The Condition of the Working-Class in England in 1844
Publisher Description
This is Engels' first book (since considered a classic account of England's working class in the industrial age), which argues that workers paid a heavy price for the industrial revolution that swept the country. Engels wrote the piece while staying in Manchester from 1842 to 1844, based on th bohis observations and several contemporary reports conducted over the period.
Customer Reviews
Worth the Read
It has been a long read, but unlike with Anti-Duhring, not out of annoyance and long-windedness. This is one of those books that, in its longevity, will ignite hatred, putrid wrath, in your soul. The conditions expounded upon herein are so grotesque it had me putting the book down to contemplate, for some time, my understanding as the bourgeoisie as a class and its “morals”. You will read this, and you will feel a fire in you as you do — the treatment of the workers explained in this book goes on today in the Global South, and to a lesser extent in the Imperial Core.

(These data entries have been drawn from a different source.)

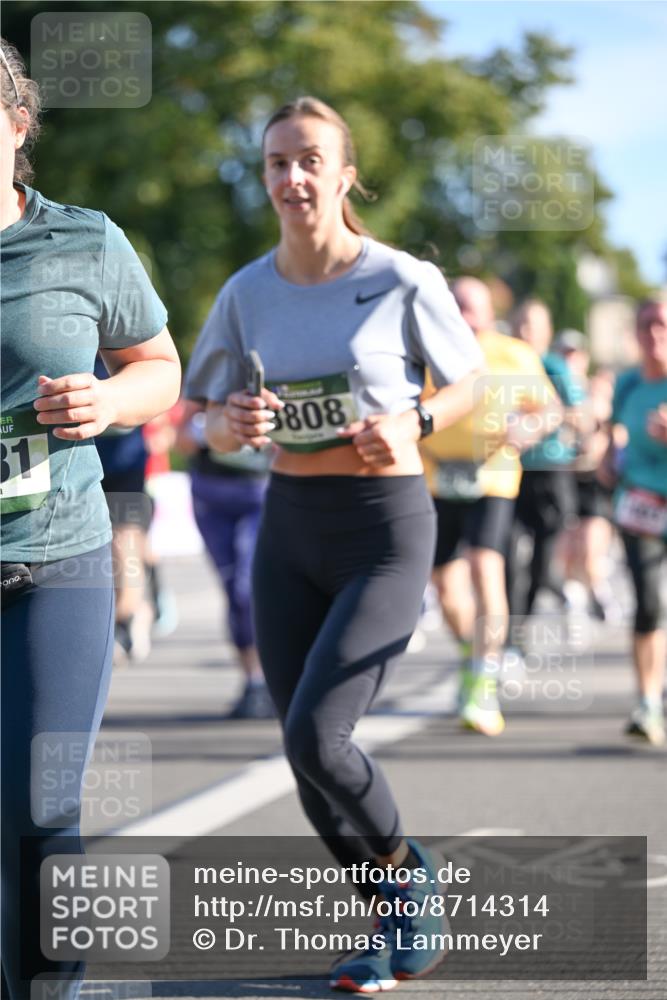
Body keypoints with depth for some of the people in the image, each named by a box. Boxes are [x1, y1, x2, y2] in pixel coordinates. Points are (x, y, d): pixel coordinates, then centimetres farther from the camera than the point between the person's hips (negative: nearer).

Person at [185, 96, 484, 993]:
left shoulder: (404, 282, -10)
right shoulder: (247, 293, 2)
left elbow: (467, 381, 4)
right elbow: (212, 426, 8)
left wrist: (411, 425, -15)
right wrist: (236, 423, -15)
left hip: (386, 527, -5)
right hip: (288, 525, 5)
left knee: (314, 734, -18)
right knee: (308, 754, 5)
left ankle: (407, 865, 11)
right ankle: (394, 922, 25)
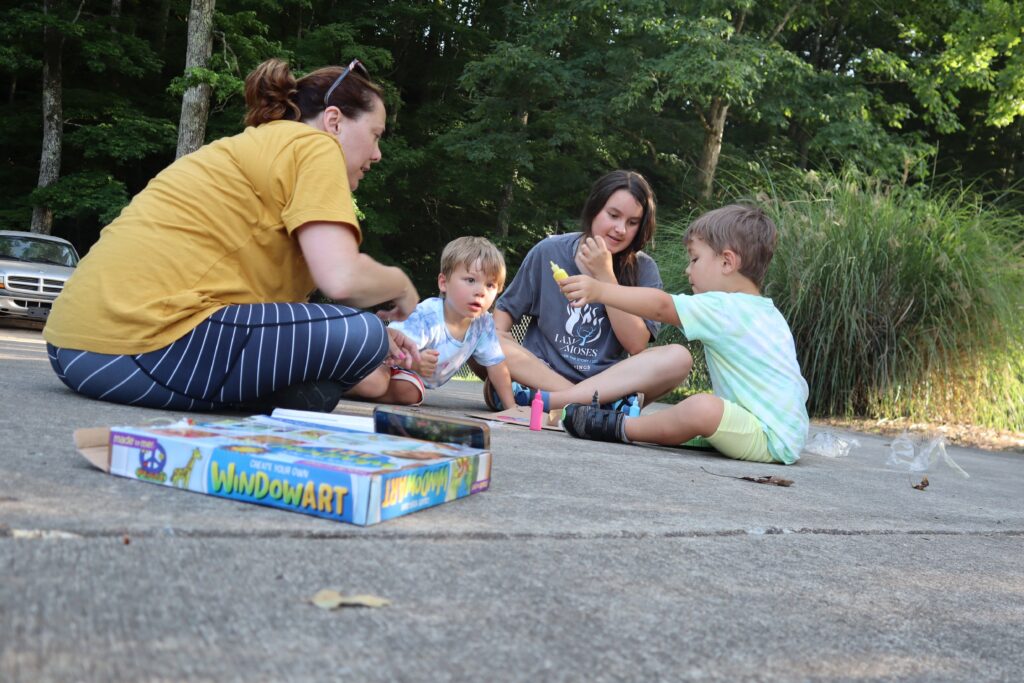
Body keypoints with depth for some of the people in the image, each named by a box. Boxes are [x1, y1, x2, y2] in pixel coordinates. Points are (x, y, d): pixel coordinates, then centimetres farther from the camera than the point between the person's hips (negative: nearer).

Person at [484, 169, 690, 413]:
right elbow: (505, 309, 9)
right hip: (538, 374, 0)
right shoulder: (549, 252, 1)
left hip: (608, 383, 0)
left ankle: (541, 400, -33)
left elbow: (636, 346, -10)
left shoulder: (643, 269, 0)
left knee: (678, 357, -26)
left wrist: (605, 275, -14)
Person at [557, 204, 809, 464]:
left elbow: (661, 306, -23)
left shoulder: (724, 309, -13)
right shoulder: (768, 312, 17)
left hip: (771, 440, -11)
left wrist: (600, 290, -23)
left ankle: (619, 428, -14)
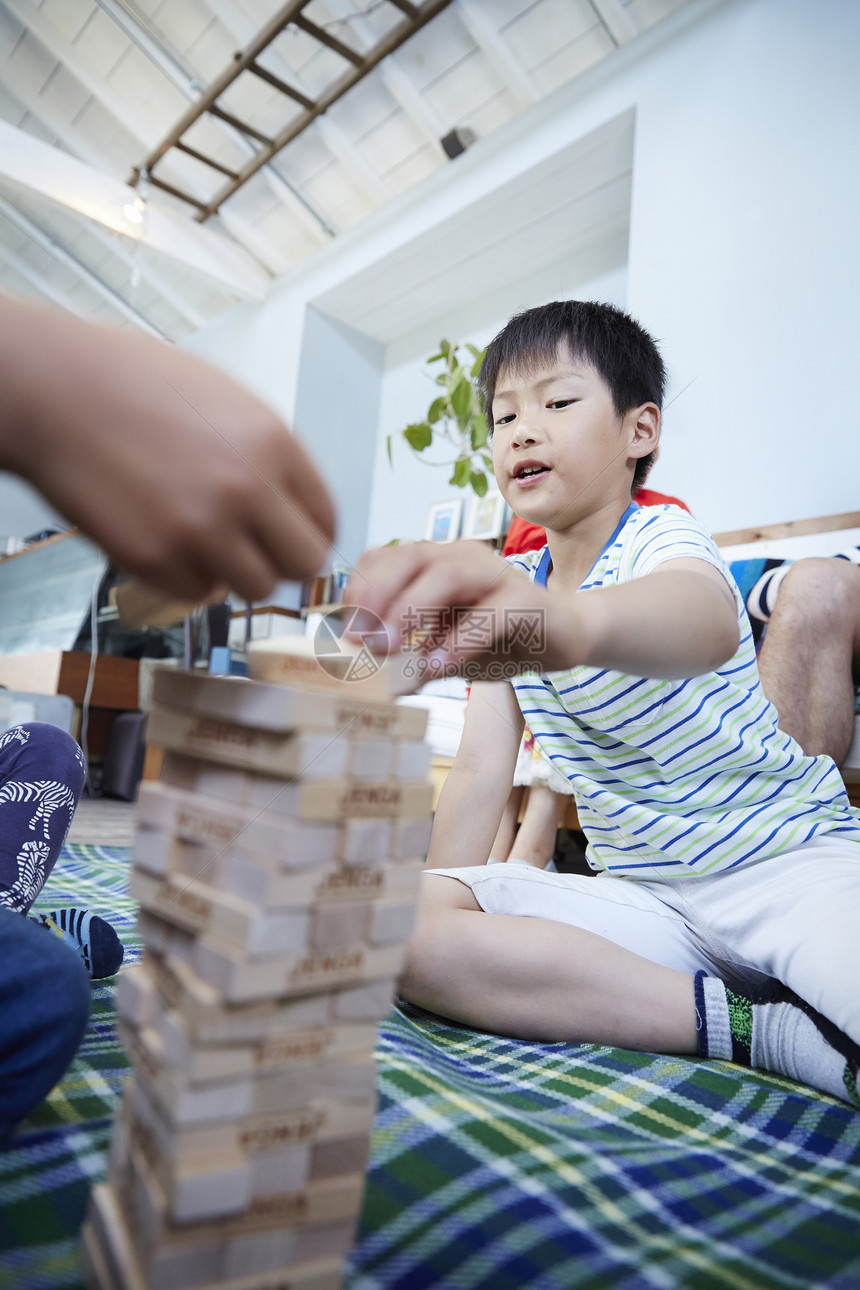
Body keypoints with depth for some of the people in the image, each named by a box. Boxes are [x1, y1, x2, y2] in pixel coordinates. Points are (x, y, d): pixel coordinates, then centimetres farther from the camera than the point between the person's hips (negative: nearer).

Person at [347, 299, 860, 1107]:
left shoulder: (660, 539, -11)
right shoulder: (509, 592, 6)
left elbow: (705, 622, -39)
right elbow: (479, 771, 2)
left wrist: (570, 624, -62)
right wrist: (430, 904, -11)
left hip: (790, 860, -6)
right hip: (644, 895, 7)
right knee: (408, 926, -20)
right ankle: (751, 1024, -16)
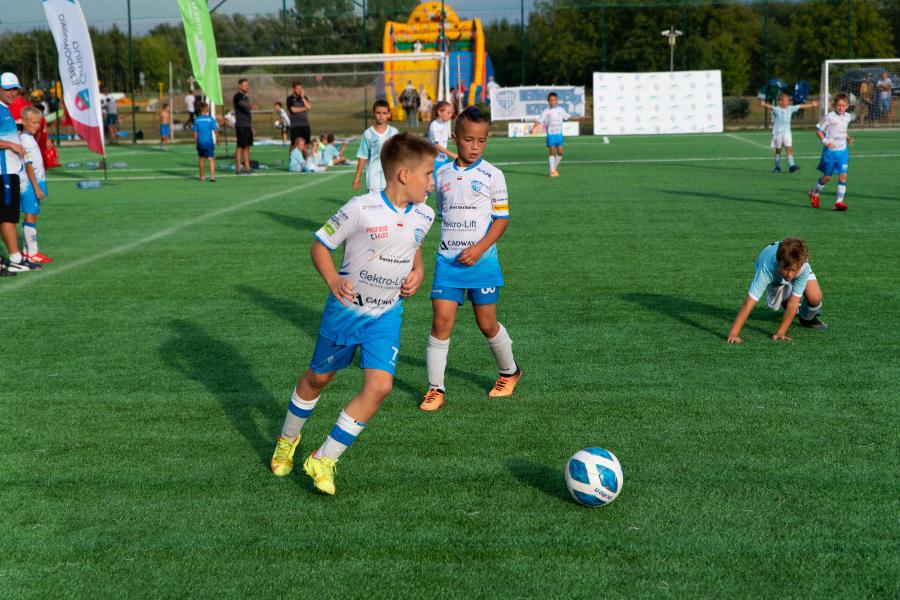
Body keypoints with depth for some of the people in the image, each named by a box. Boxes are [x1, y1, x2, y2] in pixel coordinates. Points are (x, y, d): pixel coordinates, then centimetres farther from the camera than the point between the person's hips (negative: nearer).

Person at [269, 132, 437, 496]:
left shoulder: (423, 216, -4)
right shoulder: (361, 209, -22)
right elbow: (320, 245, -12)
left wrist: (417, 272, 0)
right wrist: (333, 280, -27)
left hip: (387, 315, 4)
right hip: (345, 309, -3)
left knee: (380, 385, -13)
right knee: (318, 378, 15)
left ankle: (324, 460, 2)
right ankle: (287, 441, 43)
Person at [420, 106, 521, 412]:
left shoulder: (492, 175, -5)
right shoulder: (442, 174, 6)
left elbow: (502, 217, -3)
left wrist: (479, 248, -14)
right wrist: (447, 246, 14)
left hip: (481, 260, -2)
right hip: (447, 260, 2)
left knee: (487, 324, 8)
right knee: (441, 322, -5)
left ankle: (509, 371, 34)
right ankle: (435, 388, 5)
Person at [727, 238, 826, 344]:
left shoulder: (803, 267, -42)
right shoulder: (766, 268, -46)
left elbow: (793, 302, -36)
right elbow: (749, 302, -49)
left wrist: (780, 332, -37)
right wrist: (733, 334, -52)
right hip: (774, 275, 1)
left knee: (815, 298, -23)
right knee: (775, 305, -12)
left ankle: (808, 318, 10)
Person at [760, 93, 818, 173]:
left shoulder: (790, 108, 5)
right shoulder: (776, 109, -9)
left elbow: (800, 106, 12)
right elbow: (770, 107, -28)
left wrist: (812, 104, 17)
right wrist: (764, 104, -50)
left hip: (787, 133, 3)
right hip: (777, 133, -3)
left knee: (789, 149, -9)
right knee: (778, 150, 8)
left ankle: (791, 166, -14)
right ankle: (777, 167, 18)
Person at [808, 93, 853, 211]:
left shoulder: (848, 117, 6)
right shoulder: (829, 117, -12)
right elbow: (818, 130, -7)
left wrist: (848, 138, 6)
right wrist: (826, 141, -18)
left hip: (843, 150, 4)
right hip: (830, 151, -4)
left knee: (843, 175, -9)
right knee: (826, 177, 8)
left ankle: (839, 201, -5)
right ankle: (814, 194, 34)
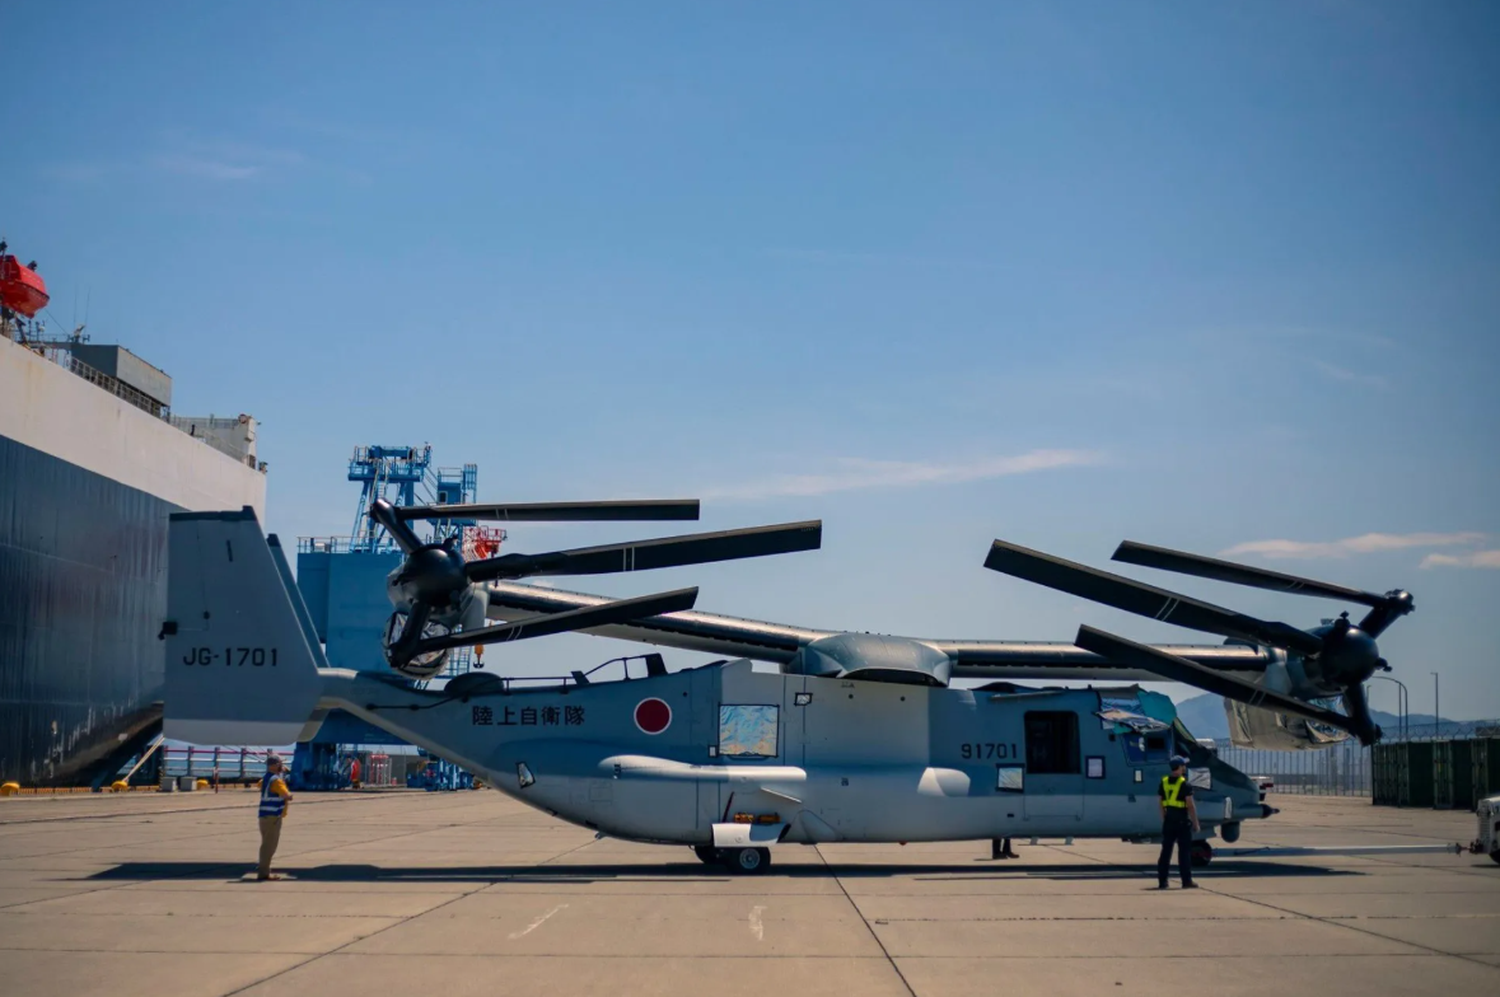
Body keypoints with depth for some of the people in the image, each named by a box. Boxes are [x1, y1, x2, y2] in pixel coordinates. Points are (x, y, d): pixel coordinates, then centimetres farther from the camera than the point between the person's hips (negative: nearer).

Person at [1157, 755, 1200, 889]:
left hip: (1169, 820, 5)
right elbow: (1190, 805, -14)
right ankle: (1186, 881, 3)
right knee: (1184, 851, 1)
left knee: (1166, 850, 8)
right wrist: (1195, 823, -7)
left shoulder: (1164, 782, 7)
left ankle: (1162, 881, 9)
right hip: (1182, 820, -5)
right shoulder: (1185, 784, -11)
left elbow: (1160, 803, 11)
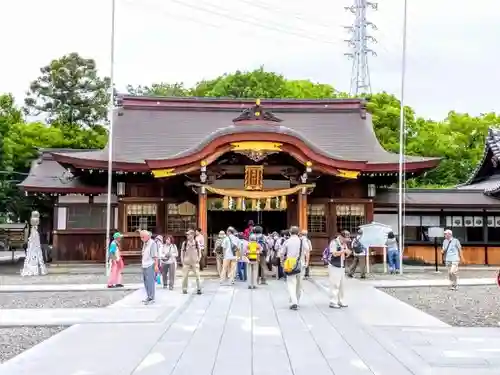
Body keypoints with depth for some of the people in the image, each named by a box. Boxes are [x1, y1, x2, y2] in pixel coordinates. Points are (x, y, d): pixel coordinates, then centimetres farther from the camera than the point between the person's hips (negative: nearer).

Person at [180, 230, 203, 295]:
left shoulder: (197, 243, 1)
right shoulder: (184, 243, 2)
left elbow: (199, 251, 9)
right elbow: (182, 251, 7)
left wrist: (199, 258, -2)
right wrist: (182, 260, 0)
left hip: (195, 262, 0)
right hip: (186, 262, 1)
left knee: (197, 275, -4)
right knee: (185, 276, 2)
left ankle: (199, 289, 5)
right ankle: (184, 289, 14)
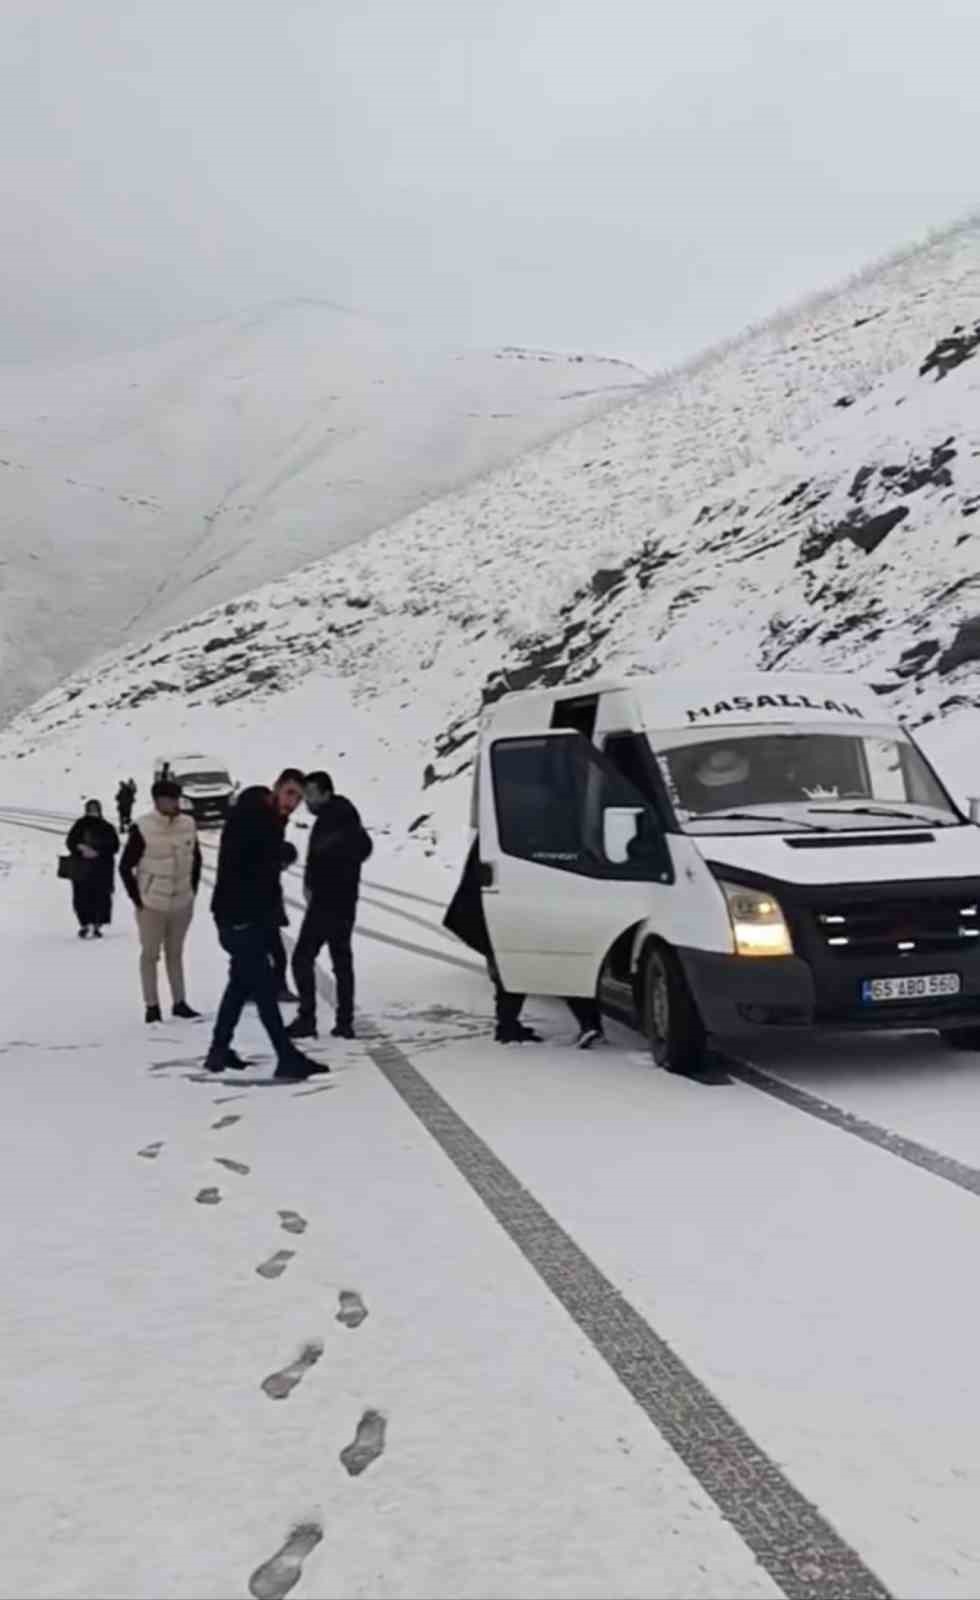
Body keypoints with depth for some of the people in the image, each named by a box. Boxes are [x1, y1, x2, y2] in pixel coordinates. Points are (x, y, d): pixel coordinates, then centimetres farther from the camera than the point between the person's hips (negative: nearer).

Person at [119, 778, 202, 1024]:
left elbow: (196, 859, 12)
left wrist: (192, 889, 9)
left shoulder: (188, 824, -4)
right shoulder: (142, 828, -17)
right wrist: (137, 898, -9)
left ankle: (180, 1002, 24)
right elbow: (125, 867, -11)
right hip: (152, 905, -4)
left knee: (175, 953, 16)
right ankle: (152, 1006, 16)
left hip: (182, 903, 4)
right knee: (150, 955, 7)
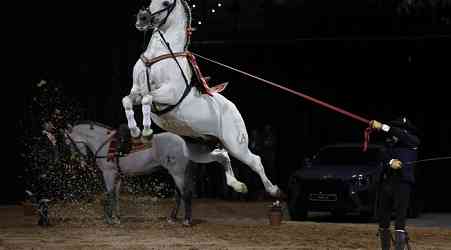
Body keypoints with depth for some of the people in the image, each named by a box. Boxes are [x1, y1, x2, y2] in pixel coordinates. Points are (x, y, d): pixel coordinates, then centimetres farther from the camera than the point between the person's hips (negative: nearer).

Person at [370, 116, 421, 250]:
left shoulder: (414, 141, 1)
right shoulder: (390, 142, 13)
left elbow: (401, 135, -17)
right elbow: (385, 157, -1)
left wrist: (382, 127, -19)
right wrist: (391, 162, -24)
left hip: (403, 182, -5)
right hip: (386, 181, 5)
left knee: (400, 220, -13)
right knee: (383, 219, 9)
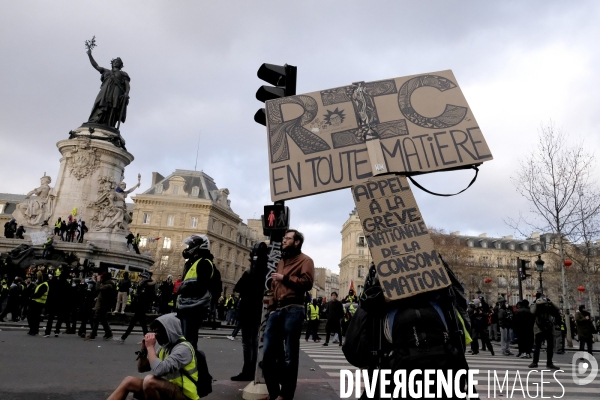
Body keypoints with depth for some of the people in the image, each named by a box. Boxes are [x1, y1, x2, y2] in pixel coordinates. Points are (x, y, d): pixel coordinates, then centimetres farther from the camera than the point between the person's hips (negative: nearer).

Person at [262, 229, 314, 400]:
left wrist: (284, 278, -9)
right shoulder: (281, 261, 26)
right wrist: (271, 306, 13)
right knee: (268, 353, 3)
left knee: (290, 356, 1)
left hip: (293, 310, -7)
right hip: (276, 310, 7)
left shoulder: (305, 260, 3)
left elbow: (307, 283, -13)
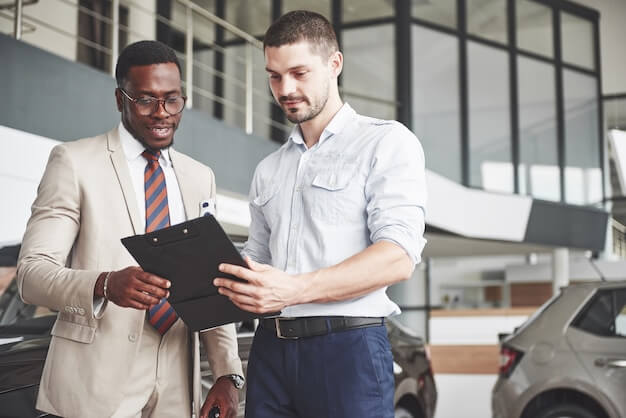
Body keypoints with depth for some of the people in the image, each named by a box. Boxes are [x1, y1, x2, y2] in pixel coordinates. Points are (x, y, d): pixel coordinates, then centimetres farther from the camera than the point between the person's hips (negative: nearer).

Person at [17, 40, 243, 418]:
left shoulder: (200, 178, 11)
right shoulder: (75, 161, -3)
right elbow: (32, 274, -10)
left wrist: (227, 372, -2)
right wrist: (105, 285, -28)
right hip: (97, 380, -4)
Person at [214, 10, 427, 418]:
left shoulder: (386, 143, -1)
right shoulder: (268, 170, 18)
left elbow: (398, 258, -14)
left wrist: (296, 289, -25)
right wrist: (226, 282, -2)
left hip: (347, 348, -5)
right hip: (270, 349, 5)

“It is too late for a peaceful solution. The classes are divided more and more sharply, the spirit of resistance penetrates the workers, the bitterness intensifies, the guerilla skirmishes become concentrated in more important battles, and soon a slight impulse will suffice to set the avalanche in motion. Then, indeed, will the war-cry resound through the land: “War to the palaces, peace to the cottages!”—but then it will be too late for the rich to beware.”
Ambient historicism
This incipient codex of communist thought is a wondrous primer for any reader of history unsated. In order of Engels’s trenchant bibliography this book serves as a interlude between tracts such as “The communist manifesto” and more
compendious volumes in his early years as a circumspect social critic.